16 Mar 25 Troy Von Balthazar – ‘Aloha Means Goodbye’
Album / Vicious Circle / 07.03.2025
Pop lofi
Pour l’avoir longtemps vu se contorsionner sur scène, s’arcbouter face à la puissance des amplis de Chokebore, on imaginait mal Troy Von Balthazar plus assez souple pour esquiver les petits soucis de la vie. L’an passé, le hawaïen a pourtant plié jusqu’à être à deux doigts de rompre, jusqu’à ce qu’il envisage que ce Aloha Means Goodbye, nouvel album solo auquel il s’est accroché comme un gosse peut s’agripper à la jambe de sa mère, soit à jamais son dernier. Mais à l’écoute de ces douze nouveaux titres, sûrement les plus personnels de son oeuvre, on se dit que, plutôt que de se taire à jamais, l’américain a peut être trouvé dans cette période sombre une prise de conscience capable d’ouvrir une nouvelle ère de sa créativité.
Fidèle à sa grande sensibilité, fragile comme un fil qu’il s’amuserait à tirer sans jamais qu’il casse, Troy Von Balthazar tisse encore ici une pop lo-fi des plus instinctives. Et pour cause, chez lui, comme à son habitude, l’inspiration passe en un instant du cerveau à la bande sans étape supplémentaire ni tergiversations inutiles, preuve s’il en fallait une de ses grands talents d’écriture. Si la méthode a de quoi étonner, elle a le mérite de proposer le reflet exact de la véracité de son oeuvre, et d’accueillir ce que l’intéressé apprécie le plus dans sa musique : le minimalisme, comme pour dessiner ses morceaux avec le moins de couleurs possibles, et les petites imperfections qui la rendent définitivement humaine.

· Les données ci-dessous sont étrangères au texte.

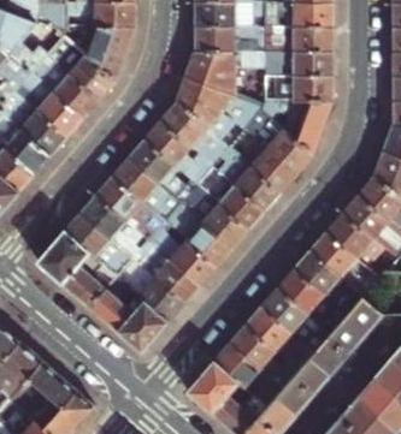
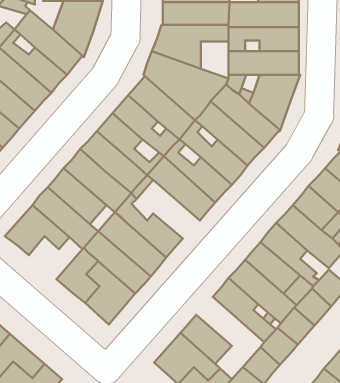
building: [177,215,231,266] -> none
building: [59,263,113,307] -> none
building: [228,325,296,388] -> none

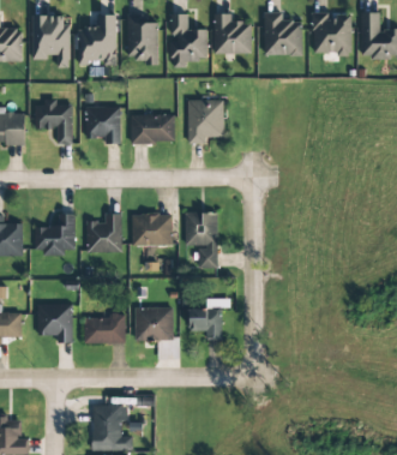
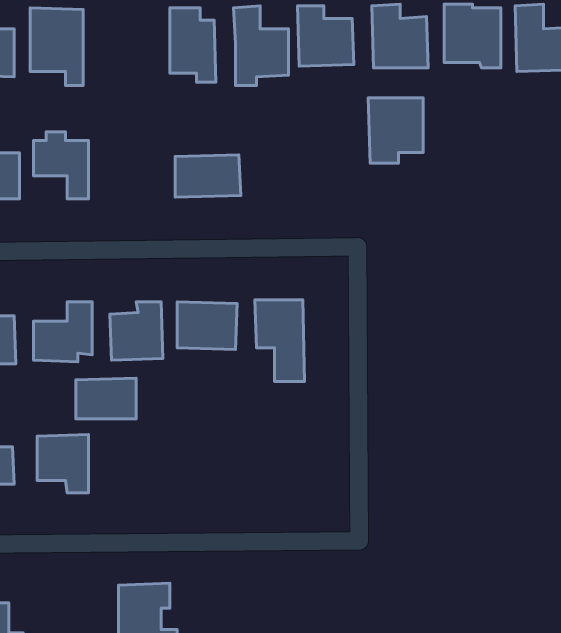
building: [79,14,118,66] -> none
building: [188,100,225,144] -> [368,98,423,163]
building: [86,107,122,144] -> none
building: [190,299,229,340] -> none
building: [136,307,175,341] -> none
building: [85,316,126,343] -> [76,378,136,419]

A ce titre, Troy tape dans le mille à chaque instant de ce nouvel album composé une heure par ci, une heure par là, quand la douleur ne venait pas l’en empêcher pour le reste de la journée ; ce qui rend plus surprenant encore le sentiment d’apaisement, la douceur dégagée par chacune de ces nouvelles chansons pourtant écrites dans un contexte particulièrement lourd. Il y a ainsi du Hallelujah de Jeff Buckley dans la fluidité des guitares de Hammertime, une mélancolie poignante dans les arrangements (le piano de Her American), des réminiscences de ses origines offertes par le ukulele (Swimmer, Aloha Means Goodbye), et quelques inévitables échos de son esprit décalé (Boom Boom).
Mais, au delà du détail, TVB signe surtout ici quelques magnifiques expressions de son identité musicale singulière. L’habitée Please?, la passionnée I Love Airplanes, la légère Let’s No Forget to Panic au coeur lourd, et la contrastée clôture éponyme sur laquelle un violon et une guitare presque flamenco dansent ensemble, sont autant de chansons que l’intéressé pourrait perfectionner jusqu’à en faire des hits. Sauf qu’elles perdraient certainement chacune cette authenticité si précieuse que le deux fois rien utilisé par leur auteur ne leur fait gagner. A l’heure ou l’obsession du paraitre vient jusqu’à voiler pas mal d’inspirations, saluons bruyamment celle de Troy Von Balthazar à sonner coûte que coûte au plus près de ce qu’il est.